I have been trying to come up with the right word to describe this (and writing like it), because I encounter it a lot. Maybe someone knows and can help me out. We all recognize a Mary Sue and Gary Stu (sometime Marty Stu), but what do you call it when the whole book–plot, narrations, characters, etc all have a Mary Sue feel to them. Pat, maybe?

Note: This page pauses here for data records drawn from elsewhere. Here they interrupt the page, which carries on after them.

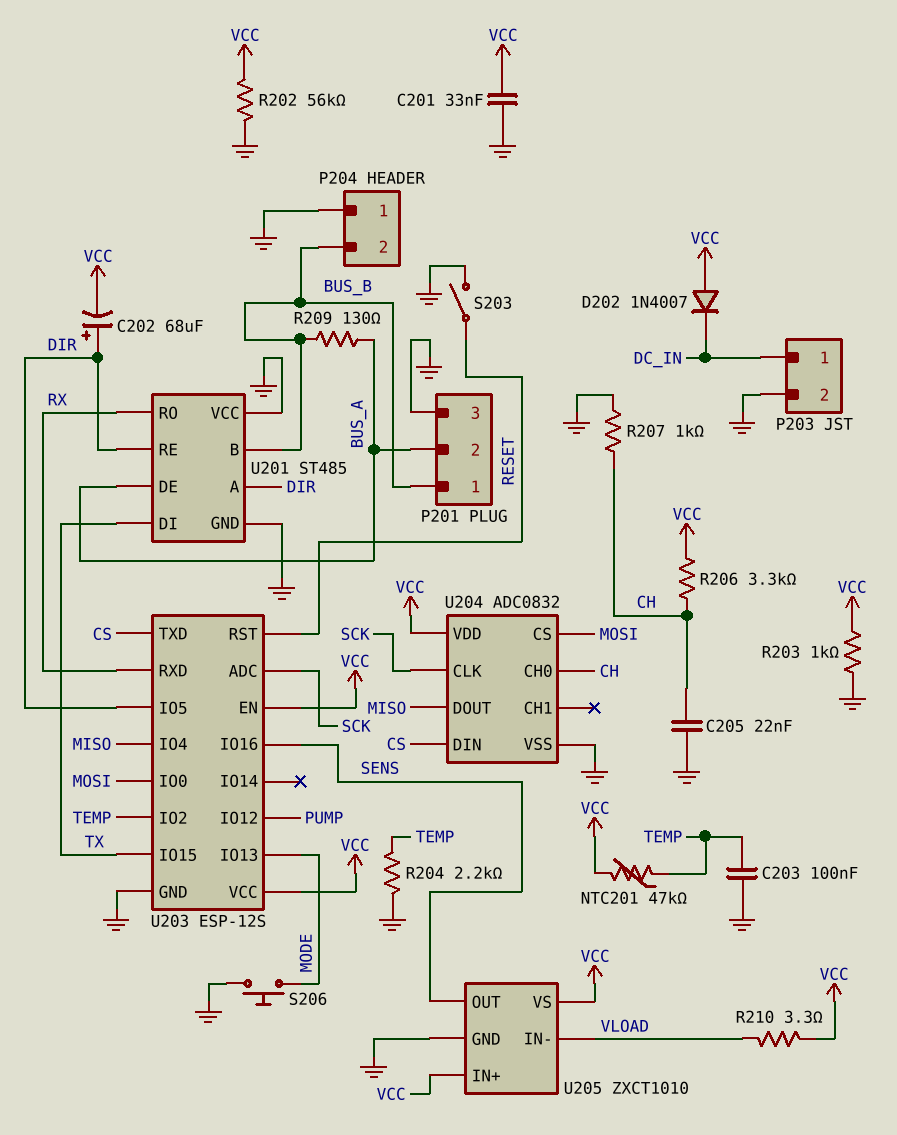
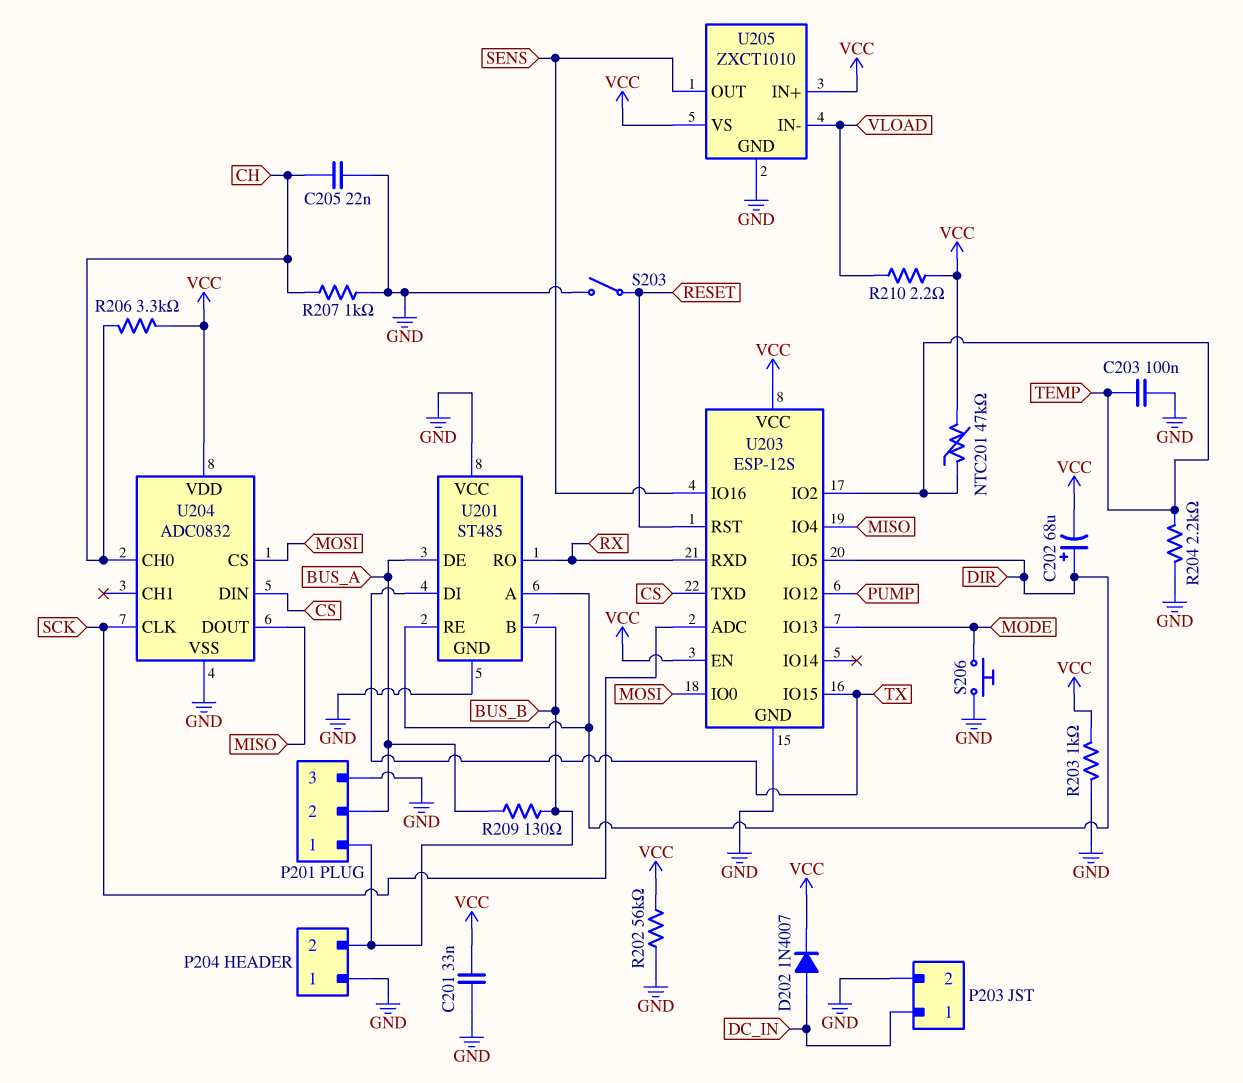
D202: diode 1N4007 (A VCC, K DC_IN) -> diode 1N4007 (A DC_IN, K VCC)
R210: 3.3 (VCC, VLOAD) -> 2.2 (VCC, VLOAD)

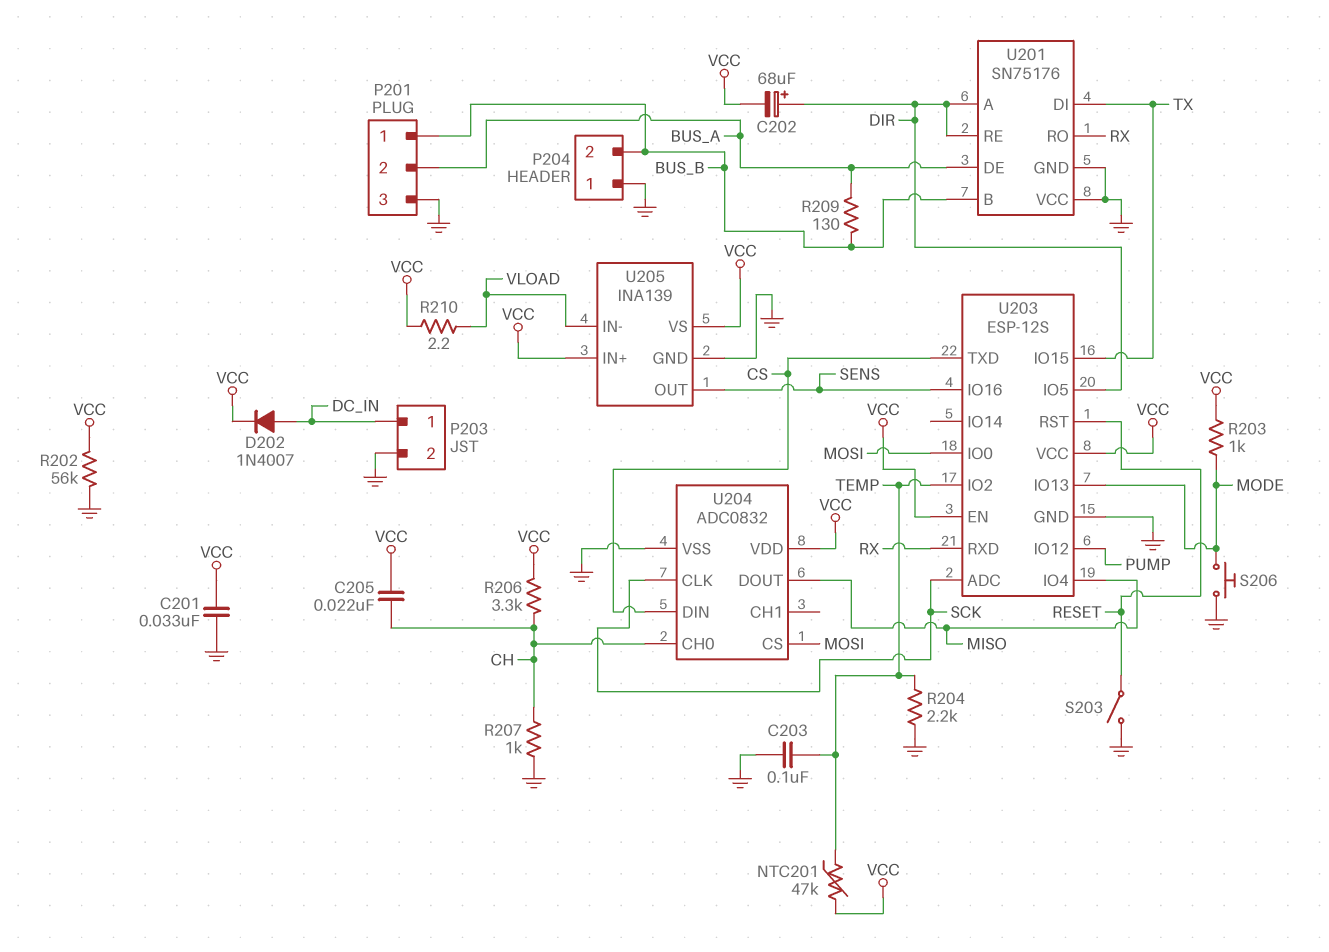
C205: 22nF (CH, GND) -> 22nF (CH, VCC)
R203: 1k (GND, VCC) -> 1k (MODE, VCC)
U201: ST485 -> SN75176
U205: ZXCT1010 -> INA139

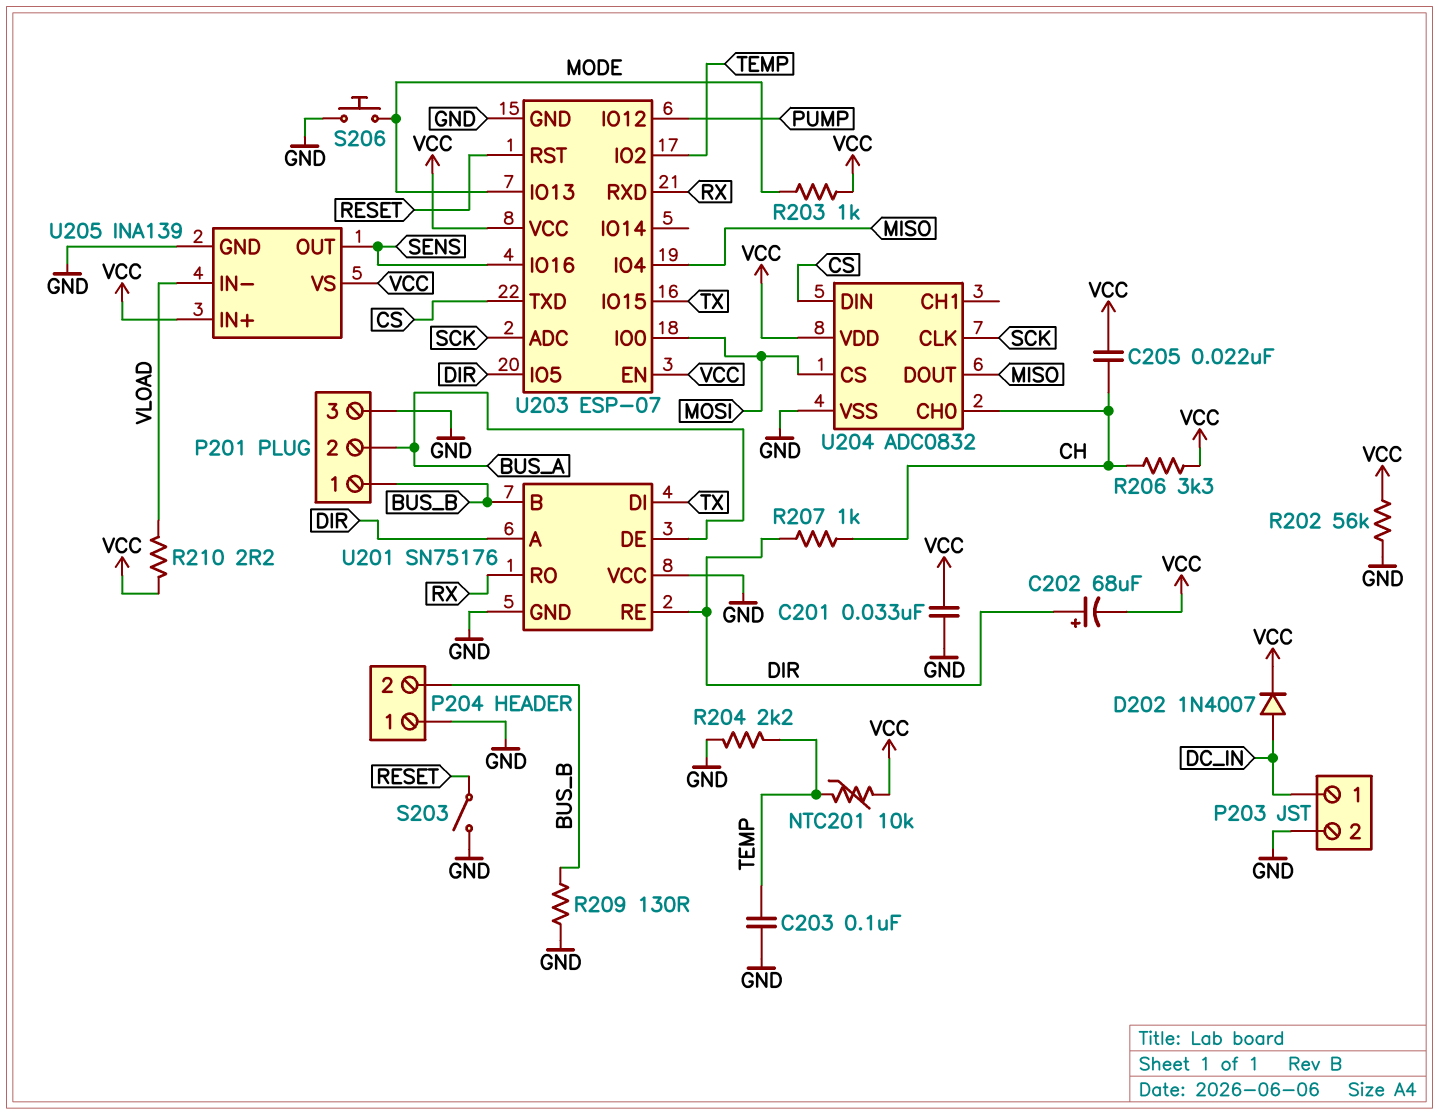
NTC201: 47k (TEMP, VCC) -> 10k (TEMP, VCC)
R207: 1k (CH, GND) -> 1k (CH, DIR)
R209: 130 (BUS_A, BUS_B) -> 130 (BUS_B, GND)
U203: ESP-12S -> ESP-07

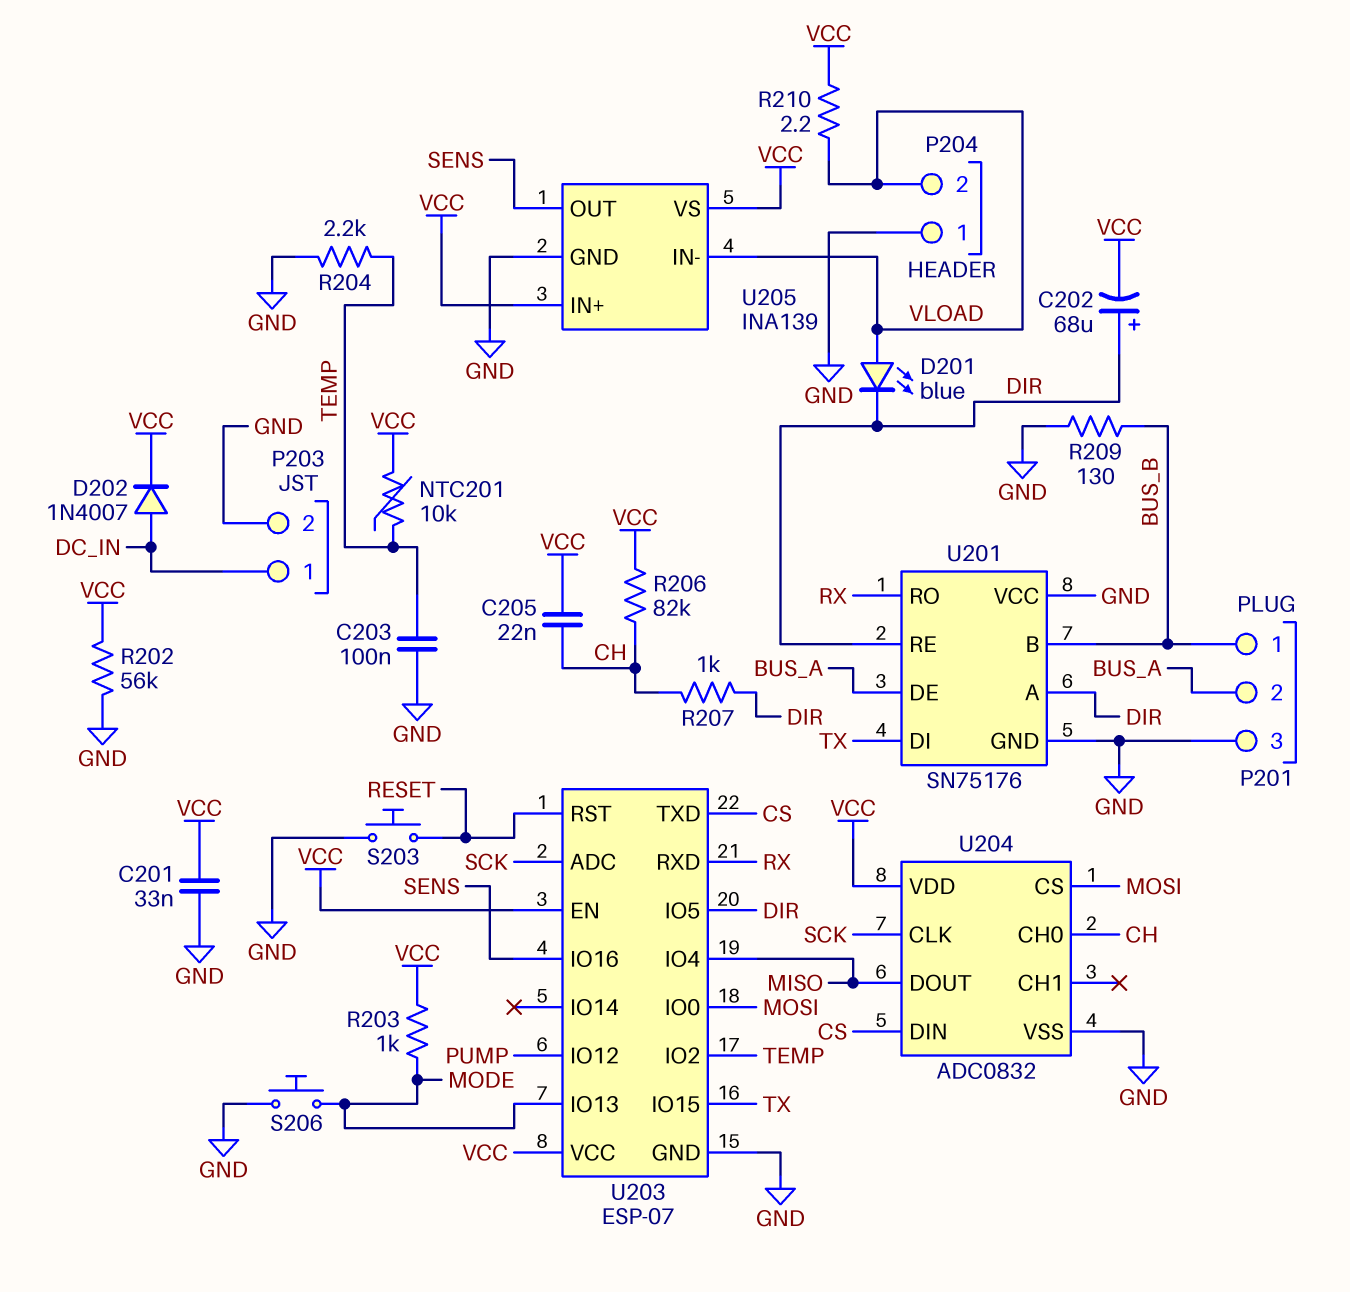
D201: none -> LED blue (A VLOAD, K DIR)
P204 pin 2: BUS_B -> VLOAD
R206: 3.3k (CH, VCC) -> 82k (CH, VCC)
S203: switch (GND, RESET) -> button (GND, RESET)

I actually have a litmus test for this, even if I don’t have a title for it. My test is hugging. But what could hugging have to do with anything, you might ask? Well, it has been my experience, in reading several hundred books a year for several years that when you encounter a book in which there is lots and lots of hugging the author is using this small action as a weak demonstration that the MC is an open, good person, makes meaningful connections with people, etc. Similarly, it shows how comfortable those people are with him/her (usually her). Now, I’m a bit of a hugger in real life, coming from the touchy-feely hippy family that I did. But I don’t hug my BFF, my ex-boyfriend, my friend’s uncle, his cop partner and the nurse who cares for my mother in the nursing home. More importantly, all those people don’t come up and hug me.

But it’s not just about hugging. The hugging is almost always accompanied by a certain innocent narrative tone, in which small things (like a hug) are made big deals of. It’s like a pearl-clad, mary jane wearing, pastel sporting teenager swooning over their first kiss while the married 40-year-old, with the kinky nightlife that’s forced to listen to it thinks, ‘God, it really just isn’t that big a thing.’ Any romance in these sorts of books are always heavily descriptive, possibly purple, and almost all tell as the narration beats the reader over the head with how awe-inspiring one person or the other is, how meaningful the small unimpressive events are, and how in looooooove they are.

The fact that this book falls within this pat(?) grouping is a guarantee that I’m not likely to enjoy it, as I almost never enjoy these books. But this book also annoyed me in other respects. I hated that as soon as Emily got together with Jake she let him start making all her decision. I didn’t like their insta-love and, even worse, their insta-relationship, which was only compounded by their insistence on waiting to have sex until their relationship was more established. I don’t know, ‘I’m ready to let you rule my life’ and ‘I’m ready to die for you’ seems pretty established to me.

I didn’t like that the author gave Emily a rich, high-power, nice guy ex, who was still madly in love with her, just to show she was a desirable commodity. I didn’t like that Emily had all this important information that she never shared with anyone. I didn’t like that she pulled the cliché, TSTL, ‘I’ll go off and save the day by myself and require rescue’ shtick a bagazillion other TSTL heroines have pulled. I didn’t like that the villain was the same old, seen it a 100 times, man obsessed with a woman he wants to own for no discernible reason. I didn’t like that people made un-followable intuitive leaps of logic that lead them to plot points. And I didn’t like the deus ex machina-like way the characters were easily able to learn just what they needed at just the right time to save the day. Too easy!

The one thing that saved this book for me was Leo and his wife. I adored their relationship. It really is a stand alone book. The editing seemed pretty clean, I don’t remember many cock-ups and to the right reader this might be a hit.